Brexit was part of a broader collapse of British confidence. After the global financial crisis of 2008, British productivity turned downward sharply and has never recovered. Austerity policies made things worse as Tory governments slashed public spending, widening inequality and heightening general anxiety. As always, when times get tough, it is easy to blame foreigners, and opportunistic politicians such as Boris Johnson did just that, promising that Brexit would cure all the evils that faced the country and lying about the costs and benefits. Johnson’s fantasies of a lean and productive “Global Britain” that, once unshackled by Brexit, would become a kind of Singapore-on-Thames have gone nowhere. In fact, Britain now spends more on its welfare state, faces strikes across many crucial sectors and is experiencing deepening wage stagnation. According to Financial Times reporter John Burn-Murdoch, if things continue this way, the average British family will be poorer than the average Slovenian family by the end of next year.

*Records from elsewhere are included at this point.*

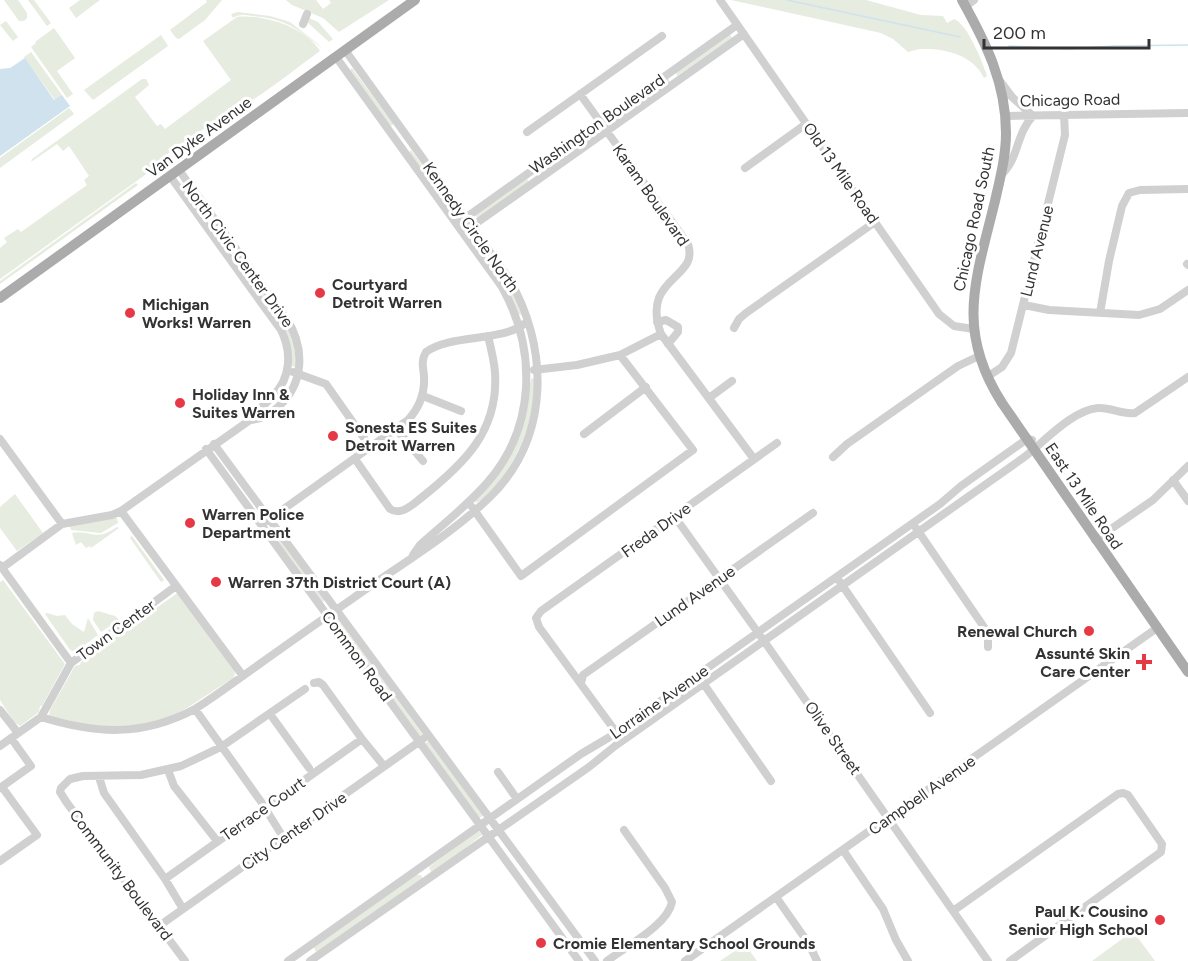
<svg xmlns="http://www.w3.org/2000/svg" width="1188" height="961" viewBox="0 0 1188 961" font-family="Figtree,sans-serif">
  <style>
    .green { fill: #e6ecdf }
    .water { fill: #cfe2ee }
    .lines { fill: none; stroke-linecap: round; stroke-linejoin: round }
    .stream { stroke: #cfe2ee; stroke-width: 1.5 }
    .minor { stroke: #d0d0d0; stroke-width: 8 }
    .major { stroke: #ababab; stroke-width: 10 }
    .poi-dot { fill: #e63946; stroke: #fff; stroke-width: 2 }
    .labels { text-anchor: middle; dominant-baseline: central; stroke-width: 6; stroke-linejoin: round; paint-order: stroke }
    .street-label { font-size: 16px; fill: #333; stroke: #fff }
    .poi-label { font-size: 16px; font-weight: bold; fill: #333; stroke: #fff; text-anchor: start }
  </style>
  <rect width="100%" height="100%" fill="#fff"/>
  <!-- green -->
  <path class="green" d="M4 0H18L27 13V18L24 21H19Z
    M28 0H34L51 23 47 26Z
    M80 0H100L76 18 69 8Z
    M206 0H222L205 20 179 39 176 38 170 30 207 2Z
    M286 0H316L323 9 331 3 329 0H389L339 32 323 18 292 5Z
    M731 0H866L921 15 943 16 947 23 954 19C967 23 983 63 987 76L984 78C974 55 944 48 922 49 917 49 913 51 908 52L893 39 881 33Z
    M238 12 270 16 290 22 318 44 322 48C299 29 284 18 252 16 245 15 239 14 233 18L231 14Z
    M237 17C263 14 306 27 320 51 295 69 270 90 244 105 215 122 165 150 145 175L0 279V248L7 242 4 238 18 229 21 232 87 185 84 180 89 176 69 146 63 151 57 144 31 162 32 159 142 79H146L149 85 135 97 157 126 161 124 165 129 231 80 203 41Z
    M309 18 318 22 333 39 329 42 307 22Z
    M6 21 18 37 13 41 0 25Z
    M54 28 75 58 57 71 73 94 67 98 31 47 36 43 35 42Z
    M730 34 732 38 677 76 676 72Z
    M161 35 168 46 93 100 84 90Z
    M31 52 62 95 55 100 24 57Z
    M352 68 393 123V125L390 126 350 70Z
    M668 78 670 82 611 124 607 122Z
    M69 108 74 114 0 168V158Z
    M411 150 460 216 458 219 456 218 409 153Z
    M527 179 529 182 478 218 475 215Z
    M136 183 138 185 0 284V281Z
    M186 186 221 234 220 236 183 187Z
    M492 260 516 296 521 315 518 314 488 262Z
    M249 277H252L286 323 294 339 296 367 292 366V358Z
    M534 378 536 380C534 393 533 406 530 418 524 445 501 490 476 503L475 501 525 418 531 379Z
    M15 494 43 533 17 551 0 528V507Z
    M117 518 118 523 101 533 71 530 70 526Z
    M117 527 119 528 91 548 90 546 86 548 81 542 76 545 72 533C93 530 95 542 117 527Z
    M275 533 325 599 324 601 322 602 273 534Z
    M132 536 164 580 161 582 130 538Z
    M3 580 65 664 42 706H40L39 712 20 726 14 722 0 700V582Z
    M176 594H179L234 670 235 674 233 678 187 708 172 716 139 725 102 728 49 716 50 710 75 666 80 665 81 662Z
    M98 611 115 616 119 620 101 632 93 620 94 613Z
    M47 613 57 616 65 615 72 624 84 632 88 618 98 635 75 652 70 650 45 614Z
    M338 619 423 735 420 736 336 623Z
    M428 741 484 815 479 818 425 744Z
    M478 830 482 835C468 845 446 867 431 872L429 867Z
    M417 874 422 876V879L317 952 315 951 314 947Z
    M1133 931 1155 961H1092Z
    M745 944 757 961H720Z"/>
  <!-- water -->
  <path class="water" d="M25 58 54 100 62 95 70 106 0 156V69L10 68Z"/>
  <g class="lines">
    <!-- stream -->
    <path class="stream" d="M787 0 960 37
      M1009 46 1068 49 1114 46 1188 45"/>
    <!-- minor -->
    <path class="minor" d="M720 0 939 314 954 326 973 329
      M966 6 974 0
      M303 24 307 14
      M336 57 502 287C537 350 536 427 487 483 467 506 442 525 420 545L413 555
      M1000 81 1012 97 1033 116
      M580 94 688 244C700 280 640 276 661 334L754 459
      M1005 116 1188 113
      M527 132 662 36
      M745 168 806 124
      M179 170 286 318C305 347 305 383 278 407 269 415 262 419 250 420
      M1001 175C1019 159 1016 133 1033 116
      M461 221 737 25
      M468 229 744 34
      M1187 264 1188 265
      M1024 305 1049 310 1139 315 1160 309 1188 290
      M1100 313 1109 261 1122 206 1129 193 1140 190 1188 189
      M657 322 666 320 678 327V332L668 344
      M734 328 739 319 746 313 875 222
      M534 370 577 365 620 355 661 334
      M293 372 326 384 371 448
      M987 377 1002 367 1011 353 1065 135 1064 115
      M423 396 461 411
      M709 398 732 381
      M397 430 423 461
      M584 434 646 387
      M0 439 62 524
      M214 444 595 961
      M206 449 579 961
      M833 457 847 444 958 366 979 356
      M355 459 390 509C401 516 412 505 421 498 464 464 499 431 495 372 494 360 491 348 488 336
      M1173 480 1188 501
      M472 507 521 576 693 450 620 355
      M121 511 243 676
      M675 517 764 641 988 961
      M267 521 408 420C420 407 425 393 424 376 423 367 421 360 426 352 450 334 501 342 524 324
      M916 528 988 633V647
      M1095 540 1153 500 1188 466
      M0 565 71 663
      M2 568 62 524 112 515 121 511 250 420C256 410 265 405 273 396 291 378 292 352 281 330L170 176
      M840 582 930 713
      M701 680 771 781
      M314 683 319 682 323 685 362 739 384 766
      M581 683 583 675 813 513
      M195 709 262 803
      M0 710 18 733
      M270 714 309 768
      M41 717C96 734 142 737 195 709 213 698 230 685 247 673 282 648 317 623 352 599 398 566 450 536 491 496 551 436 549 346 508 277L345 50
      M616 732 539 627 536 618 541 611 777 443
      M0 746 41 717 71 663 176 586
      M168 770 174 786 214 837
      M498 772 517 799
      M99 777 104 793 165 879 183 909
      M0 788 31 766 11 738
      M265 808 283 837
      M843 850 883 909 896 940 908 961
      M0 861 37 835 2 787
      M165 879 362 739
      M776 897 809 944 817 961
      M953 911 1118 794 1123 793 1128 795 1162 844 1161 852 1010 961
      M159 926 423 739
      M185 961 67 803 60 792 61 788 70 779 83 776 141 775 181 766 221 747 305 689
      M288 961 581 754 608 738 940 504 961 486 1027 439 1032 440
      M310 961 589 767 615 746 1023 458C1043 443 1072 410 1098 408 1111 407 1122 415 1135 413L1188 377
      M607 961C625 947 668 925 672 902L665 888 624 830
      M685 961 1157 628"/>
    <!-- major -->
    <path class="major" d="M962 0C986 43 1006 83 1006 133 1006 156 1000 179 995 201 976 279 955 330 1002 403L1188 672
      M0 298 415 0"/>
  </g>
  <!-- markers -->
  <g class="poi-dot">
    <circle cx="320" cy="293" r="6"/>
    <circle cx="130" cy="313" r="6"/>
    <circle cx="180" cy="403" r="6"/>
    <circle cx="333" cy="436" r="6"/>
    <circle cx="190" cy="523" r="6"/>
    <circle cx="216" cy="582" r="6"/>
    <circle cx="1089" cy="631" r="6"/>
    <path d="M1141 653h6v6h6v6h-6v6h-6v-6h-6v-6h6z"/>
    <circle cx="1160" cy="920" r="6"/>
    <circle cx="541" cy="943" r="6"/>
  </g>
  <g class="labels">
    <!-- street labels -->
    <g class="street-label">
      <text transform="translate(1070 100) rotate(-1)">Chicago Road</text>
      <text transform="translate(597 124) rotate(-35)">Washington Boulevard</text>
      <text transform="translate(199 137) rotate(-36)">Van Dyke Avenue</text>
      <text transform="translate(841 173) rotate(55)">Old 13 Mile Road</text>
      <text transform="translate(651 195) rotate(55)">Karam Boulevard</text>
      <text transform="translate(974 219) rotate(-78)">Chicago Road South</text>
      <text transform="translate(471 227) rotate(55)">Kennedy Circle North</text>
      <text transform="translate(1037 251) rotate(-76)">Lund Avenue</text>
      <text transform="translate(238 254) rotate(54)">North Civic Center Drive</text>
      <text transform="translate(1084 496) rotate(56)">East 13 Mile Road</text>
      <text transform="translate(656 530) rotate(-36)">Freda Drive</text>
      <text transform="translate(695 596) rotate(-35)">Lund Avenue</text>
      <text transform="translate(116 630) rotate(-36)">Town Center</text>
      <text transform="translate(357 656) rotate(54)">Common Road</text>
      <text transform="translate(659 702) rotate(-35)">Lorraine Avenue</text>
      <text transform="translate(833 738) rotate(55)">Olive Street</text>
      <text transform="translate(922 795) rotate(-35)">Campbell Avenue</text>
      <text transform="translate(263 809) rotate(-35)">Terrace Court</text>
      <text transform="translate(294 831) rotate(-35)">City Center Drive</text>
      <text transform="translate(121 875) rotate(53)">Community Boulevard</text>
    </g>
    <!-- poi labels -->
    <g class="poi-label">
      <text x="332" y="284">Courtyard<tspan x="332" dy="18">Detroit Warren</tspan></text>
      <text x="142" y="304">Michigan<tspan x="142" dy="18">Works! Warren</tspan></text>
      <text x="192" y="394">Holiday Inn &amp;<tspan x="192" dy="18">Suites Warren</tspan></text>
      <text x="345" y="427">Sonesta ES Suites<tspan x="345" dy="18">Detroit Warren</tspan></text>
      <text x="202" y="514">Warren Police<tspan x="202" dy="18">Department</tspan></text>
      <text x="228" y="582">Warren 37th District Court (A)</text>
      <text x="1077" y="631" text-anchor="end">Renewal Church</text>
      <text x="1130" y="653" text-anchor="end">Assunté Skin<tspan x="1130" dy="18">Care Center</tspan></text>
      <text x="1148" y="911" text-anchor="end">Paul K. Cousino<tspan x="1148" dy="18">Senior High School</tspan></text>
      <text x="553" y="943">Cromie Elementary School Grounds</text>
    </g>
  </g>
  <!-- scale -->
  <path d="M984 39v9h165v-9" fill="none" stroke="#333333" stroke-width="3"/>
  <text x="993" y="39" font-size="18" fill="#333333" stroke="#ffffff" stroke-width="4.5" paint-order="stroke">200 m</text>
</svg>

The effects go beyond economics. Over the years, I have listened to every prime minister from Margaret Thatcher through David Cameron. They varied in political philosophy but all had an ambitious conception of Britain’s role in the world. Though they acknowledged that Britain would never be a superpower like the United States or China, they envisioned it as an energetic, engaged global player that cared deeply about the world. Britain had a powerful voice in the European Union as one of its three biggest economies; it also enjoyed special status thanks to its U.N. veto, its close relations with Washington, and its impressive armed forces. Most important, it had a long tradition of generating ideas and agendas on global issues — rooted in its legacy as a liberal, free-trading country with deep historical ties around the world. It had a voice that was heard everywhere and listened to seriously.

But over the past decade, defense spending has stagnated while funds for the foreign service, foreign aid and even the BBC have been cut in real terms. With Brexit, even the rhetoric about a larger role collapsed, as politicians ran away from anything that seemed too global. Now British prime ministers rarely speak to the international media — and when they do, they have nothing to say. Britain has become a middling island nation isolated off the coast of Europe, without the heft to matter on its own or to set the agenda in its partnerships. Even Washington has little time for a country that is not even part of the E.U. As journalist Neal Ascherson once feared, Great Britain has become Little England.

There is a remedy that would restore British growth, enlarge the country’s ambitions and return it to a central place in shaping a new world of great power competition. It would, of course, require that Britain return to the European Union.

Rishi Sunak is looking for a way to make a mark and turn Britain’s fortunes around. He has the solution staring him in the face. He just needs the courage to grab it.